Sie trieb ihr Pferd an und befand sich nach wenigen Augenblicken an der Seite ihres Gemahls. Ich war nun wieder mit Halef allein in Reih und Glied. Dieses Glied im Zuge nahm allerdings beträchtlich mehr Raum ein als die andern Glieder, und zwar wegen der Hunde. Man traute ihnen nicht. Voran ritt der Scheik mit seiner Frau, dann folgte die Hälfte der Ältesten, hierauf kamen wir beide. Hinter uns hatten wir die andere Hälfte der Ältesten, denen sich der übrige Zug mit der abschließenden Menge Schaulustiger anfügte. Die vordere Hälfte beeilte sich derart, aus der Nähe der Hunde zu kommen, und die hintere Hälfte zögerte so sehr, sich ihnen zu nähern, daß ich mit Halef mitten in einer großen Lücke ritt, die sich nicht schließen wollte. Die Leute, an denen wir vorüberkamen, konnten uns also sehr bequem und deutlich von allen Seiten betrachten. Der Eindruck, den wir hervorriefen, schien keineswegs ein solcher zu sein, daß wir uns etwas auf ihn zu gute tun durften. Wir und unsere Pferde waren ihnen zu klein. Man konnte das ihren Bewegungen entnehmen, die eine Enttäuschung aussprachen. Die Kunde von uns war uns vorausgeeilt. Was Halef von uns erzählt und berichtet hatte, war höchst wahrscheinlich schon überall bekannt. Und nun konnten diese guten Menschen, die gewohnt waren, nur nach der Körpergröße zu urteilen, das, was sie gehört hatten, mit unsern kleinen, zerbrechlich erscheinenden Gestalten nicht in Einklang bringen.
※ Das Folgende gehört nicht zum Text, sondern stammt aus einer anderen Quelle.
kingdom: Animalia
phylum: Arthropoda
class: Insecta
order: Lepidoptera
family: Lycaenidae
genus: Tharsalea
Jetzt tauchten vor uns zwei große, turmartige Bauwerke auf, die um so massiger zu werden schienen, je mehr wir uns ihnen näherten. Unser bisheriger Weg nahm ein Ende. Er mündete auf einen großen, freiliegenden Platz von genau quadratischer Form. Die uns gegenüberliegende Seite wurde vom Fluß begrenzt und schien den Hauptlandeplatz zu bilden. An den beiden übrigen Seiten, also rechts und links von uns, standen die erwähnten Türme, die einander vollständig glichen, nur daß der eine Fenster hatte, der andere aber nicht. Sie bildeten genau nach dem Zirkel gebaute Mauerringe im äußern Durchmesser von vielleicht hundertfünfzig Schritten. Die Höhe der Mauer betrug ungefähr zwanzig Meter; aber die Höhe der Türme war viel beträchtlicher, denn aus der Mauer stiegen viele aus sehr starken Holzstämmen gezimmerte Säulen empor, welche das Dach trugen. Dieses Dach zeigte die Form eines riesigen Regenschirmes, dessen Stock aus den stärksten Bäumen zusammengesetzt war und im Innern der Türme genau auf dem Mittelpunkt (Seite 79A) des Kreises stand. An diesem Stock führte eine aus einzelnen Gliedern bestehende Holztreppe nach der Höhe empor, nach einer kleinen, mit Geländer versehenen Plattform, die hoch oben auf der Spitze des Schirmdaches lag. Die Säulen, auf welchen das Dach ruhte, waren nicht durch Zwischenwände verbunden, sondern standen frei und ließen eine solche Fülle des Lichtes in das Innere fallen, daß man auf Fenster allerdings verzichten konnte. Dennoch war das Innere vollständig gegen den Regen geschützt, weil das Dach rundum weit über die Mauer hinausgriff und dadurch den Regen verhinderte, hereinzufallen. Auch die beiden sehr hohen und breiten Tore glichen einander vollständig; sie besaßen die allereinfachste Steinrahmung und enthielten keine Spur eines künstlerischen Schmuckes oder Gedankens.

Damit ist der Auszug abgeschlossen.